### ACTIVITY:
Below are records; how many of their lines contain "module"? Reply with the number and no other words.

### PROVIDED DATA:
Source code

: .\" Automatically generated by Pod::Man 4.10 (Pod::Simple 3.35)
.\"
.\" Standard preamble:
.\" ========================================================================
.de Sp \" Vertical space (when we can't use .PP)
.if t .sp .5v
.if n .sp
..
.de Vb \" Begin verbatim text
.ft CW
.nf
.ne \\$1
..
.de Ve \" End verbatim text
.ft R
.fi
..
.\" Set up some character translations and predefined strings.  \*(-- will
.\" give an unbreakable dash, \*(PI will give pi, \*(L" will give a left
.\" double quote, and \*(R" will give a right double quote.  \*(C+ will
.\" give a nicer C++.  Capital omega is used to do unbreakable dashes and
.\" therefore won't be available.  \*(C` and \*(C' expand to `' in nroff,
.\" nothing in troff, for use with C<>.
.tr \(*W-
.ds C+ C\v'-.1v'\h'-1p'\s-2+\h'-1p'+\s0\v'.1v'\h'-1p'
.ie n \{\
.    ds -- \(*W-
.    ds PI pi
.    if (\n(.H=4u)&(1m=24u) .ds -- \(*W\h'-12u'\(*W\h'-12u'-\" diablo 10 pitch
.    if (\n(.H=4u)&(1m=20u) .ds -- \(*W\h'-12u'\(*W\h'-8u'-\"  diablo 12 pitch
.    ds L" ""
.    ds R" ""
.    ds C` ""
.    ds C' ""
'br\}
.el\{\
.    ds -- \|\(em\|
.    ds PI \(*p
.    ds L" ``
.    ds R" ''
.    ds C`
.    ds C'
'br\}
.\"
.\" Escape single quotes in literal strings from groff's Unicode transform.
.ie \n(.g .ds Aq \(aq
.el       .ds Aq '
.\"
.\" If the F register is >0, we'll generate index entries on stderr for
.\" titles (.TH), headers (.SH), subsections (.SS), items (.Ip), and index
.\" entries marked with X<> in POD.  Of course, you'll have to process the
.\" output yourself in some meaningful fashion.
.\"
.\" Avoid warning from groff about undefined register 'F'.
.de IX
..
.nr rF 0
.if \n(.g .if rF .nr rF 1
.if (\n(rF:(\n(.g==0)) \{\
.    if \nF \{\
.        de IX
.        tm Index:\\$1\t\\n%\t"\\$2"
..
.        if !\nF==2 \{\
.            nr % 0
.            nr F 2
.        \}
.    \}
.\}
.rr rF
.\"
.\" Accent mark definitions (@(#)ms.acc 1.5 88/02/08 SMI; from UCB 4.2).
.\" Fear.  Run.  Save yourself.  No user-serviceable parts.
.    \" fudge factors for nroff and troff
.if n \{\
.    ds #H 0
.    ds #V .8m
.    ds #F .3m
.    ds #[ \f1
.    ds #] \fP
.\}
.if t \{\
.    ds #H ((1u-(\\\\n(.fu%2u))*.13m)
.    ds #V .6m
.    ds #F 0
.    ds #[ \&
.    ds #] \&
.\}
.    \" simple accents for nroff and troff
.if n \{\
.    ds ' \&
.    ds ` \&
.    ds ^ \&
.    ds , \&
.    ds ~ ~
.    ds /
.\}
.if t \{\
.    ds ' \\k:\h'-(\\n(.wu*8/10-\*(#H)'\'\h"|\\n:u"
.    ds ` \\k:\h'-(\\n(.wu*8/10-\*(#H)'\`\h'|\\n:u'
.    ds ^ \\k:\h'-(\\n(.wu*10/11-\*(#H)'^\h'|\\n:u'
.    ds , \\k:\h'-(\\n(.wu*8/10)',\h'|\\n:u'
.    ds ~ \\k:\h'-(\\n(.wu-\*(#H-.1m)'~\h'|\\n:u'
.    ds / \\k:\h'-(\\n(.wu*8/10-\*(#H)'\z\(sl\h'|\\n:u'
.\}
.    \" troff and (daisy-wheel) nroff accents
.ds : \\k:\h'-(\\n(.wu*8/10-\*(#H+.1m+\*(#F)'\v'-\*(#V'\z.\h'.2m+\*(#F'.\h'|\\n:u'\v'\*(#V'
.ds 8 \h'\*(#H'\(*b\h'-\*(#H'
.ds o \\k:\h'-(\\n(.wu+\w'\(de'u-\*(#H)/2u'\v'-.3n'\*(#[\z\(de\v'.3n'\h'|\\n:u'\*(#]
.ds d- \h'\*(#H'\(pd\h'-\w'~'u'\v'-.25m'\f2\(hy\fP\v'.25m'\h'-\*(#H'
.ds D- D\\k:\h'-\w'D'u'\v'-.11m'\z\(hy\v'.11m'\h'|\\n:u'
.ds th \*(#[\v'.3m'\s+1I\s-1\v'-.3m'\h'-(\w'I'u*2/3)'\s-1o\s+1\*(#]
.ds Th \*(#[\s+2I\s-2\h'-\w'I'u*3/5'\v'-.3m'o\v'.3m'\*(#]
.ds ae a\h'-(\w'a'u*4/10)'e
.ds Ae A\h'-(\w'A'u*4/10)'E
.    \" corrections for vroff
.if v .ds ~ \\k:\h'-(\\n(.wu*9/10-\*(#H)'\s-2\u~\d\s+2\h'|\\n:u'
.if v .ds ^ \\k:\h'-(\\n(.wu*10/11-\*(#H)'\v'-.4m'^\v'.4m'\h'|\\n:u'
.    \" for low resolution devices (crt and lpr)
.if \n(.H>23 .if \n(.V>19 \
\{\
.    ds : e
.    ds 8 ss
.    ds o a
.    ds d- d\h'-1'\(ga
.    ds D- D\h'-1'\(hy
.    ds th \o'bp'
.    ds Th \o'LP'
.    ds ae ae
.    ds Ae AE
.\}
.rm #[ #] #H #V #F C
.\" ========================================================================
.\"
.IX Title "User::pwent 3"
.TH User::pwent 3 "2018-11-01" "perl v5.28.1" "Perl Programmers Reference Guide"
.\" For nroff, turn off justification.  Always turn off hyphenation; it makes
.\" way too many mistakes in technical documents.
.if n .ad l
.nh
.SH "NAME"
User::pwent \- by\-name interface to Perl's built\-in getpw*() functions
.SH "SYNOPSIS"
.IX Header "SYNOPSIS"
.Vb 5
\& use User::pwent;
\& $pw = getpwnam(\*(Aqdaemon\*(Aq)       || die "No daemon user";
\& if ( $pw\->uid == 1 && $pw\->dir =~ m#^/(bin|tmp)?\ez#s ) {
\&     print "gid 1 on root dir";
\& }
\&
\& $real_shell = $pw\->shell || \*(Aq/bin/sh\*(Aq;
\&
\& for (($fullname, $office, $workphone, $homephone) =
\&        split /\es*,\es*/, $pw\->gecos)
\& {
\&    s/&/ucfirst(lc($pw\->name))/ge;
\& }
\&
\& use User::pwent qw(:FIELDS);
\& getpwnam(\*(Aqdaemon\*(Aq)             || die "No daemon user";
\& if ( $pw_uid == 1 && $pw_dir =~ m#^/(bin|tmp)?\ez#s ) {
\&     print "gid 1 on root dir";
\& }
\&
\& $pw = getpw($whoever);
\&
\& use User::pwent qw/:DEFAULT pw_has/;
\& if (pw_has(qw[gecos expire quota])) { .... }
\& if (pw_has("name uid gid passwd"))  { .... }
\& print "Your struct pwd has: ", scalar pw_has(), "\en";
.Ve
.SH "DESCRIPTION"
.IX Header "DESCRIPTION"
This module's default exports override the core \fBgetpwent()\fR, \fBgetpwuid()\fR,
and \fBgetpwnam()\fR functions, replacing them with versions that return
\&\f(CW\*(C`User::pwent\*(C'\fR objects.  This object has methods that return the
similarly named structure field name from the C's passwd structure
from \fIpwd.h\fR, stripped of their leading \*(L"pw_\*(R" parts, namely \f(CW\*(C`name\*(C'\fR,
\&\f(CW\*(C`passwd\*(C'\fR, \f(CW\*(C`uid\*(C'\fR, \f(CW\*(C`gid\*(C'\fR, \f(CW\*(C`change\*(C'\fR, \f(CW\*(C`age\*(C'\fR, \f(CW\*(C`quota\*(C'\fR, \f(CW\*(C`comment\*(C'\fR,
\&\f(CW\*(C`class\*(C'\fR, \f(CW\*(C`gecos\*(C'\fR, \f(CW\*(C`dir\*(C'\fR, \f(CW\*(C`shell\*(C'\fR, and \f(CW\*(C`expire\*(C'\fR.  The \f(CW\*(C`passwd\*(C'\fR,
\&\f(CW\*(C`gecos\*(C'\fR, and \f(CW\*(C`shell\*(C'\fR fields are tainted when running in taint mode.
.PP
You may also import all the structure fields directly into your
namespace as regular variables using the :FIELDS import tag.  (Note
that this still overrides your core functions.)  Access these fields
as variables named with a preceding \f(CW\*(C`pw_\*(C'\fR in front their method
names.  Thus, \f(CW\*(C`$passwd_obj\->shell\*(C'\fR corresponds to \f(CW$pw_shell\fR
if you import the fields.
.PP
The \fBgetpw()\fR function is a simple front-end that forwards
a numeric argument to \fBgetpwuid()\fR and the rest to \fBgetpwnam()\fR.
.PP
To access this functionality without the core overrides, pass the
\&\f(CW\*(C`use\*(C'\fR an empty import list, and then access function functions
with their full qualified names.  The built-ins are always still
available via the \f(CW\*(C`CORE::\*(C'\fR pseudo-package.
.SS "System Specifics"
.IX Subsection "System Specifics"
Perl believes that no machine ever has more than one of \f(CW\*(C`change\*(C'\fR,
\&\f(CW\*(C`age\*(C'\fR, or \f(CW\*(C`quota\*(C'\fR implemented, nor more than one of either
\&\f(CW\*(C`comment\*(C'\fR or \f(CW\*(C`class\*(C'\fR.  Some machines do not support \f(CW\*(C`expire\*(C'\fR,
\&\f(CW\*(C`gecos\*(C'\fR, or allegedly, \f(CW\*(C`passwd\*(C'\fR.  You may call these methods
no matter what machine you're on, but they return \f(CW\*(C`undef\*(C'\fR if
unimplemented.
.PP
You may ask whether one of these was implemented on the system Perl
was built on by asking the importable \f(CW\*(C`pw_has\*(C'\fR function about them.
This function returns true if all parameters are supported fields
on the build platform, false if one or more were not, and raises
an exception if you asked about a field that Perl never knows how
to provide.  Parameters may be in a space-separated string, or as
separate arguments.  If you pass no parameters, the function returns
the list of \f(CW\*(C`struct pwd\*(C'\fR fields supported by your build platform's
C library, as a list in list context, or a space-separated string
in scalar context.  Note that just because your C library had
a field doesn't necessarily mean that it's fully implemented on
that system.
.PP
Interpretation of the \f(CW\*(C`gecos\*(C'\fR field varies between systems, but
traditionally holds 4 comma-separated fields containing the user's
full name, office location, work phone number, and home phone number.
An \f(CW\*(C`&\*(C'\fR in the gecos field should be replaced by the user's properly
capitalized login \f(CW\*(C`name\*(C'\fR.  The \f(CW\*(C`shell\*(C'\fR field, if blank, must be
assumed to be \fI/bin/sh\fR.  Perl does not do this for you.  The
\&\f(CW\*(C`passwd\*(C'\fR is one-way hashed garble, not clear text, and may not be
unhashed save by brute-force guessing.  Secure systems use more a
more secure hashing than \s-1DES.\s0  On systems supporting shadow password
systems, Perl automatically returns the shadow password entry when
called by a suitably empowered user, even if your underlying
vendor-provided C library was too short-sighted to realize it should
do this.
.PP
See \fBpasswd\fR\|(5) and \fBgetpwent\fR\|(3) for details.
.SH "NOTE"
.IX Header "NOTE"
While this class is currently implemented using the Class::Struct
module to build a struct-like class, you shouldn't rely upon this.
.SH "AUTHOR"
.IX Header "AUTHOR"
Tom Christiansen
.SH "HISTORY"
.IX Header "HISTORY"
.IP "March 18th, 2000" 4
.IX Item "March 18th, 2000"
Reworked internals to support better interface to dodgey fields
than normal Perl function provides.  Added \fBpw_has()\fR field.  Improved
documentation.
==
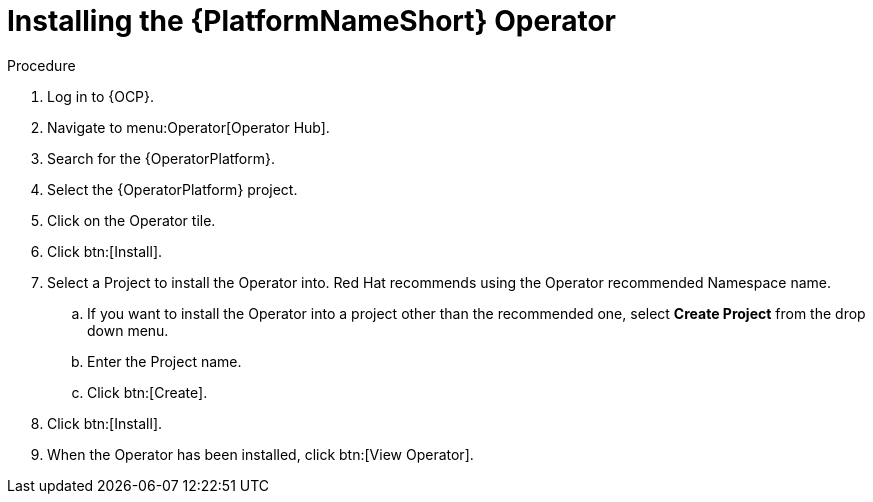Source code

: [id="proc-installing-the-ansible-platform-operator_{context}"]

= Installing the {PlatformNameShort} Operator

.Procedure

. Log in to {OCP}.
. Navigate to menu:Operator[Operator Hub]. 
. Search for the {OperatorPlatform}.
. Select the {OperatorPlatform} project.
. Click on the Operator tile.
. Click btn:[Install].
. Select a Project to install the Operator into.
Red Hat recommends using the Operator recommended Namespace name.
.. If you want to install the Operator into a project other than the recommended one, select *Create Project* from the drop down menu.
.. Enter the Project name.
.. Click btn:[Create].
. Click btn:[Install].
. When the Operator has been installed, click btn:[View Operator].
---
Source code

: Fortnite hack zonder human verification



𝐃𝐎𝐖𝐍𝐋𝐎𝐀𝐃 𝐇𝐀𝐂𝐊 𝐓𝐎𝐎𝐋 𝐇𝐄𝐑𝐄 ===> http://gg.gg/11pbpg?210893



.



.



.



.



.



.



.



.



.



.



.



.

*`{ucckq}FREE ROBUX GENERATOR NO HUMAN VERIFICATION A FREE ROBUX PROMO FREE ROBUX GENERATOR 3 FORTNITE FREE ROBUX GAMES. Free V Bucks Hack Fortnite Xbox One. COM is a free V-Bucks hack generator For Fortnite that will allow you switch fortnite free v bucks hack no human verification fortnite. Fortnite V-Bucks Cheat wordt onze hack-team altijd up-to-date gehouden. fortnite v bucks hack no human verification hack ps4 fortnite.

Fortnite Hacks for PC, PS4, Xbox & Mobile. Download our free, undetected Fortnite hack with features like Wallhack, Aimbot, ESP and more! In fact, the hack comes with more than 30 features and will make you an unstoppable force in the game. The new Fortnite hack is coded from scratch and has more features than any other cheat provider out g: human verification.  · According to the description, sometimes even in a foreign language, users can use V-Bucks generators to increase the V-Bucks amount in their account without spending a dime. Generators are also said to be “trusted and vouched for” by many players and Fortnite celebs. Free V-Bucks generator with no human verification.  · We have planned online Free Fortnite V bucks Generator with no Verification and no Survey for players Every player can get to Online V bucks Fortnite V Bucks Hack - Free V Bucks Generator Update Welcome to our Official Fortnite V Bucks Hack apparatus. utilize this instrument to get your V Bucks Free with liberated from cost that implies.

### SOLUTION FOR THIS TASK:
2